My guess is that this is due to slave io thread hang in system lock state.
Looking at the timestamp of the files I see that the last modification time of ib data, ib logs, binlogs and relay logs is the time when mysqld has hung.
It looks like all mysqld io activity has suddenly stopped.

After submitting the bug I will attach files with all information gathered - full process list, gdb backtrace, lsof and some queries from performance_schema.

How to repeat:
-

Suggested fix:
-
[10 Apr 2018 10:09] Georgi Iovchev
processlist

Attachment: processlist.txt (text/plain), 8.12 KiB.

[10 Apr 2018 10:11] Georgi Iovchev
performance_schema.threads

Attachment: threads.txt (text/plain), 8.33 KiB.

[10 Apr 2018 10:12] Georgi Iovchev
performance_schema.file_instances

Attachment: file_instances.txt (text/plain), 51.01 KiB.

[10 Apr 2018 10:12] Georgi Iovchev
performance_schema.events_statements_current

Attachment: events_statements_current.txt (text/plain), 12.89 KiB.

[10 Apr 2018 10:14] Georgi Iovchev
lsof

Attachment: lsof.txt (text/plain), 43.25 KiB.

[10 Apr 2018 10:14] Georgi Iovchev
gdb backtrace threads

Attachment: gdb_bt.txt (text/plain), 640.62 KiB.

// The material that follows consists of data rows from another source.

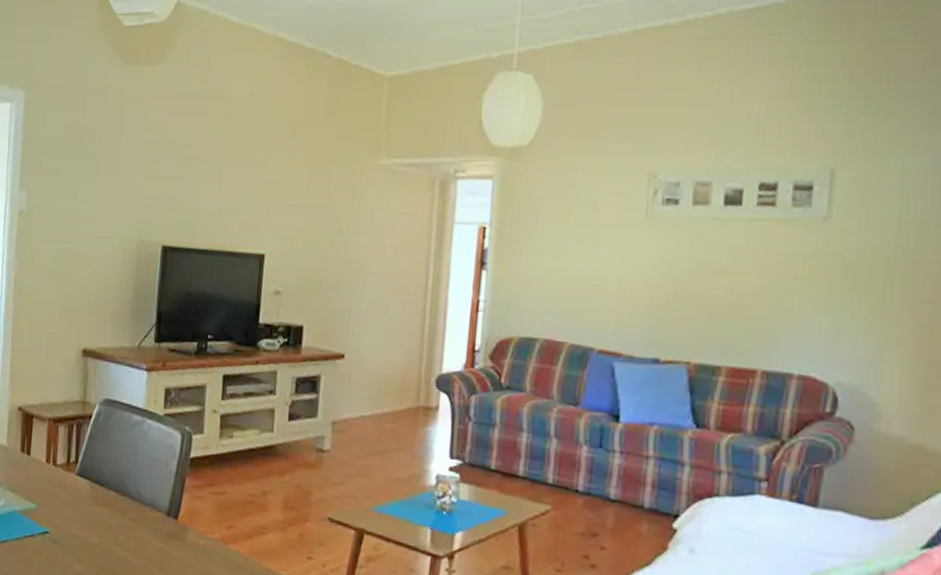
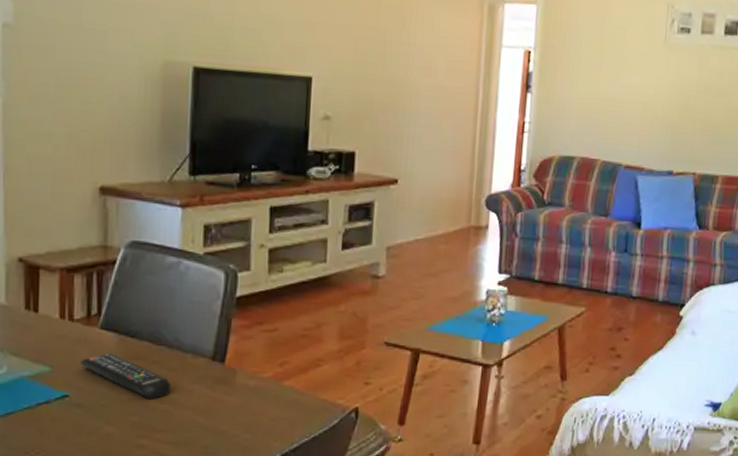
remote control: none [60,497,131,546] -> present [81,352,170,400]

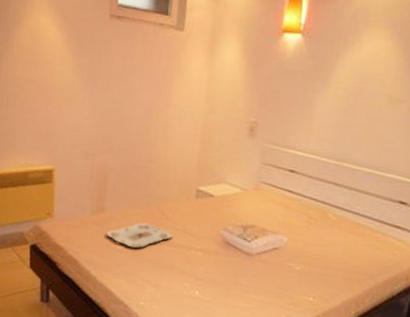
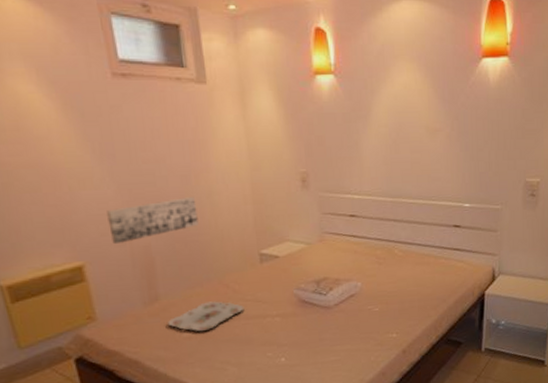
wall art: none [79,127,153,157] -> present [107,197,199,245]

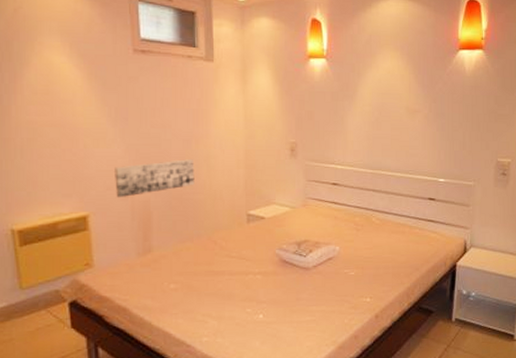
serving tray: present [168,301,244,332] -> none [158,256,229,284]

[10 Apr 2018 10:23] MySQL Verification Team
Thank you for taking the time to report a problem.  Unfortunately you
are not using a current version of the product you reported a problem
with (current version is 5.6.39) -- the problem might already be fixed. Please download a new version from http://www.mysql.com/downloads/.

Also, there is no test case provided in the bug report and hence there
is nothing we can verify here.  If you are able to reproduce the bug
with one of the latest versions, please attach the exact reproducible
test case and change the version on this bug report to the version you
tested and change the status back to "Open".  Again, thank you for your
continued support of MySQL.
[10 Apr 2018 11:53] Georgi Iovchev
The problem can not be reproduced - it happens random - once a month or two.
I have already upgraded some of the instances, but can not be sure if this fixed the issue, because as I say it is absolutely random.